> [Given text]
Building efficient and durable 3D nanotubes electrode for solid oxide electrolytic cells

Abstract

Solid oxide electrolytic cells (SOEC) have great potential in CO2 conversion and energy storage. However, commercial application of SOEC is still challenging due to the sluggish rate of CO2 electrochemical reduction caused by the arduous activation and limited CO2 adsorption on cathode surface. In this study, synergetic regulation strategy on intrinsic catalysis activity and surface amelioration is proposed to improve the CO2 adsorption capacity and increase the adsorption sites. This strategy is demonstrated in a Cu-doped three-dimensional (3D) porous Sr2Fe1·3Cu0·2Mo0·5O6−δ(SFCuM) nanotube cathode. The results indicate that SFCuM nanotube shows more oxygen vacancies and excellent oxygen ion conduction. At the same time, the nanostructure provides a larger three-phase reaction interface and more reaction sites for CO2 reduction reaction (CO2RR). Benefiting from these merits, the maximum electrolytic current density of the designed SFCuM electrode can be improved to 1.68 A cm−2 at 750 °C and the related polarization resistance can be lowered to 0.59 Ω cm2. In addition, the porous SFCuM nanotube electrode also showed good stability at a constant electrolytic voltage of 1.5 V, with no performance decay during continuous 200-h operation. Such a synergetic regulation strategy may provide some new insight on catalyst design and modification for high-activity CO2RR electrode.

> [Activity]
Answer these questions from the abstract on the SFCuM nanotube cathode:
1. Which element is doped into the porous SFCuM nanotube cathode?
2. What is the highest electrolytic current density the SFCuM electrode reaches at 750 °C?
3. At what constant voltage was the electrode's stability tested, and for how many hours?
The listing that comes next isn't needed for this work.

> [Information provided]
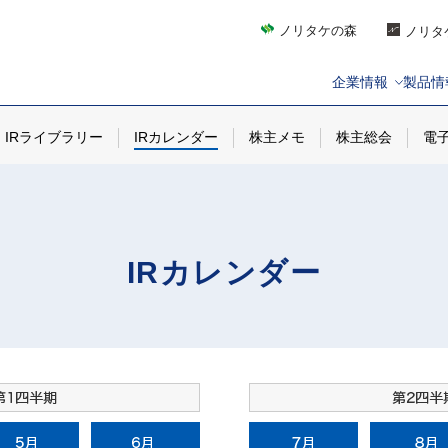
ノリタケの森
ノリタ
企業情報
製品情
IRライブラリー
IRカレンダー
株主メモ
株主総会
電
IRカレンダー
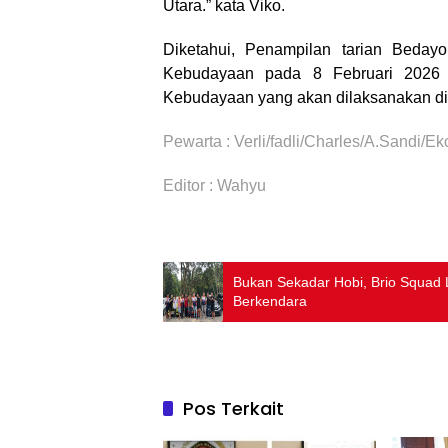
Utara.” kata Viko.
Diketahui, Penampilan tarian Beda
Kebudayaan pada 8 Februari 2026 
Kebudayaan yang akan dilaksanakan di 
Pewarta : Verli/fadli/Charles/A.Sandi/Ek
Editor : Wahyu
Bukan Sekadar Hobi, Brio Squad
Berkendara
Pos Terkait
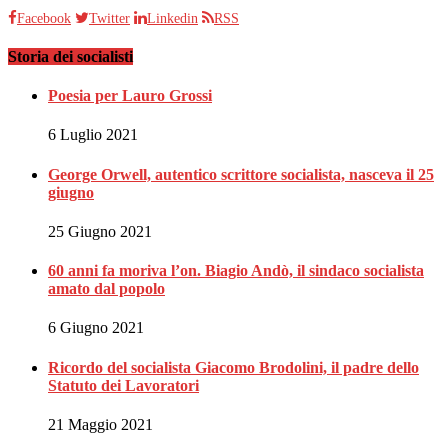
Facebook
Twitter
Linkedin
RSS
Storia dei socialisti
Poesia per Lauro Grossi
6 Luglio 2021
George Orwell, autentico scrittore socialista, nasceva il 25
giugno
25 Giugno 2021
60 anni fa moriva l’on. Biagio Andò, il sindaco socialista
amato dal popolo
6 Giugno 2021
Ricordo del socialista Giacomo Brodolini, il padre dello
Statuto dei Lavoratori
21 Maggio 2021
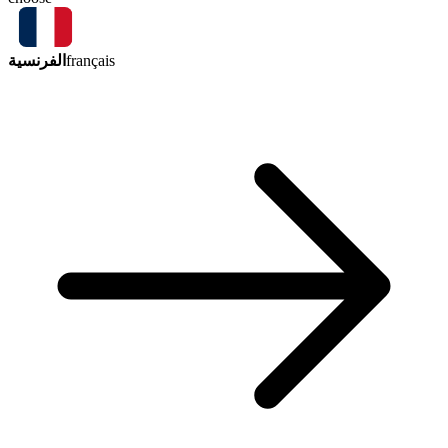
الفرنسية
français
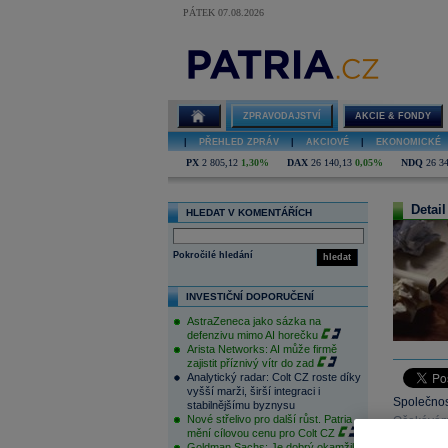
PÁTEK 07.08.2026
ZPRAVODAJSTVÍ
AKCIE & FONDY
|
PŘEHLED ZPRÁV
|
AKCIOVÉ
|
EKONOMICKÉ
PX
2 805,12
1,30%
DAX
26 140,13
0,05%
NDQ
26 3
Detail
HLEDAT V KOMENTÁŘÍCH
Pokročilé hledání
hledat
INVESTIČNÍ DOPORUČENÍ
AstraZeneca jako sázka na
defenzivu mimo AI horečku
Arista Networks: AI může firmě
zajistit příznivý vítr do zad
Analytický radar: Colt CZ roste díky
vyšší marži, širší integraci i
Společnos
stabilnějšímu byznysu
Nové střelivo pro další růst. Patria
Očekáváme
mění cílovou cenu pro Colt CZ
s 0,3 mil
Goldman Sachs: Je dobrý okamžik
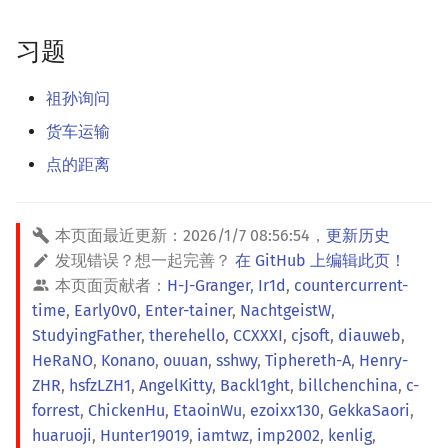
习题
祖孙询问
货车运输
点的距离
本页面最近更新：
2026/1/7 08:56:54
，
更新历史
发现错误？想一起完善？
在 GitHub 上编辑此页！
本页面贡献者：
H-J-Granger
,
Ir1d
,
countercurrent-
time
,
Early0v0
,
Enter-tainer
,
NachtgeistW
,
StudyingFather
,
therehello
,
CCXXXI
,
cjsoft
,
diauweb
,
HeRaNO
,
Konano
,
ouuan
,
sshwy
,
Tiphereth-A
,
Henry-
ZHR
,
hsfzLZH1
,
AngelKitty
,
Backl1ght
,
billchenchina
,
c-
forrest
,
ChickenHu
,
EtaoinWu
,
ezoixx130
,
GekkaSaori
,
huaruoji
,
Hunter19019
,
iamtwz
,
imp2002
,
kenlig
,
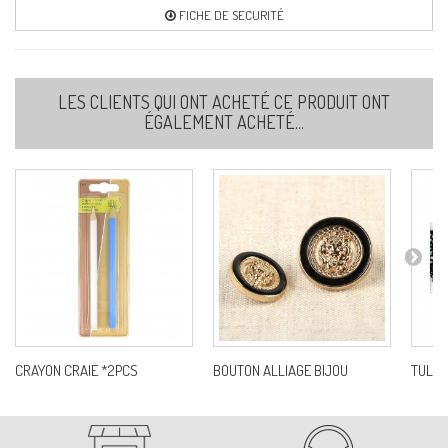
FICHE DE SECURITÉ
LES CLIENTS QUI ONT ACHETÉ CE PRODUIT ONT
ÉGALEMENT ACHETÉ...
CRAYON CRAIE *2PCS
BOUTON ALLIAGE BIJOU
TULLE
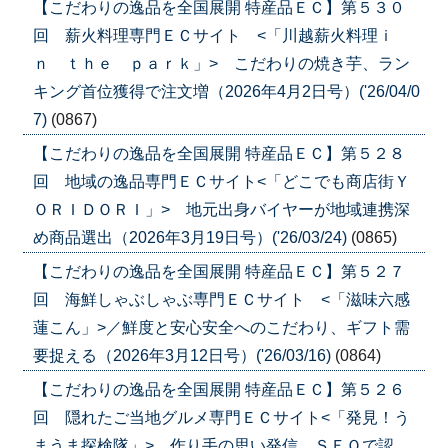
【こだわりの逸品を全国展開 特産品ＥＣ】第５３０
回 薪火料理専門ＥＣサイト <「川越薪火料理ｉ
ｎ ｔｈｅ ｐａｒｋ」> こだわりの焼き芋、ラン
キング首位獲得で注文増（2026年4月2日号）('26/04/0
7)
(0867)
【こだわりの逸品を全国展開 特産品ＥＣ】第５２８
回 地域の逸品専門ＥＣサイト<「どこでも商店街Ｙ
ＯＲＩＤＯＲＩ」> 地元出身バイヤーが地域連携深
め商品選出（2026年3月19日号）('26/03/24)
(0865)
【こだわりの逸品を全国展開 特産品ＥＣ】第５２７
回 海鮮しゃぶしゃぶ専門ＥＣサイト <「滋味六感
蓮こん」>／鮮度と安心安全へのこだわり、ギフト需
要捉える（2026年3月12日号）('26/03/16)
(0864)
【こだわりの逸品を全国展開 特産品ＥＣ】第５２６
回 隠れたご当地グルメ専門ＥＣサイト<「発見！う
まうま探検隊」> 作り手の思い発信、ＳＥＯで認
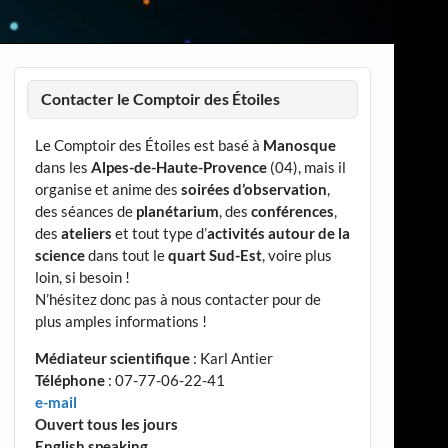
Contacter le Comptoir des Étoiles
Le Comptoir des Étoiles est basé à
Manosque
dans les
Alpes-de-Haute-Provence
(04), mais il
organise et anime des
soirées d’observation
,
des séances de
planétarium
, des
conférences
,
des
ateliers
et tout type d’
activités autour de la
science
dans tout le
quart Sud-Est
, voire plus
loin, si besoin !
N’hésitez donc pas à nous contacter pour de
plus amples informations !
Médiateur scientifique
: Karl Antier
Téléphone
: 07-77-06-22-41
e-mail
Ouvert tous les jours
English speaking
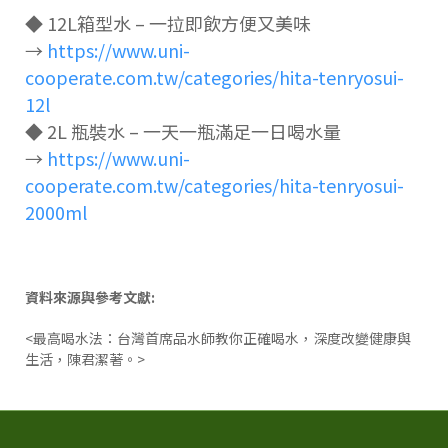
◆ 12L箱型水 – 一拉即飲方便又美味
→
https://www.uni-
cooperate.com.tw/categories/hita-tenryosui-
12l
◆ 2L 瓶裝水 – 一天一瓶滿足一日喝水量
→
https://www.uni-
cooperate.com.tw/categories/hita-tenryosui-
2000ml
資料來源與參考文獻:
<最高喝水法：台灣首席品水師教你正確喝水，深度改變健康與
生活，陳君潔著。>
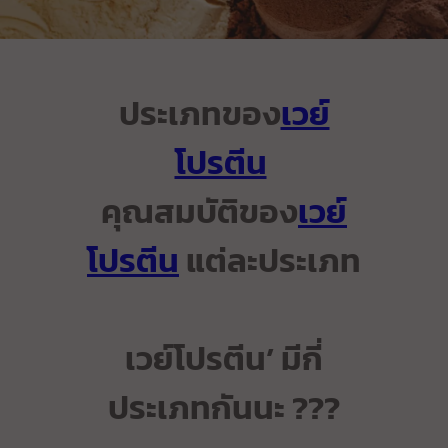
ประเภทของ
เวย์
โปรตีน
คุณสมบัติของ
เวย์
โปรตีน
แต่ละประเภท
เวย์โปรตีน’ มีกี่
ประเภทกันนะ ???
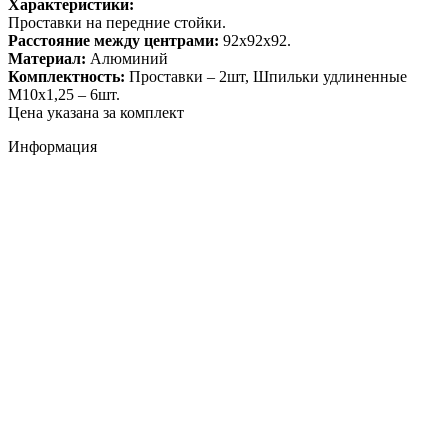
Характеристики:
Проставки на передние стойки.
Расстояние между центрами:
92x92x92.
Материал:
Алюминий
Комплектность:
Проставки – 2шт, Шпильки удлиненные
М10х1,25 – 6шт.
Цена указана за комплект
Информация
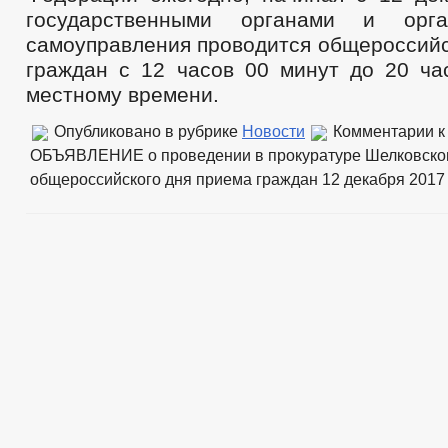
государственными органами и орга
самоуправления проводится общероссийс
граждан с 12 часов 00 минут до 20 ча
местному времени.
Опубликовано в рубрике
Новости
Комментарии
к
ОБЪЯВЛЕНИЕ о проведении в прокуратуре Шелковско
общероссийского дня приема граждан 12 декабря 2017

> [Answer to the problem]
1. Cu
2. 1.68 A cm−2
3. 1.5 V, for 200 hours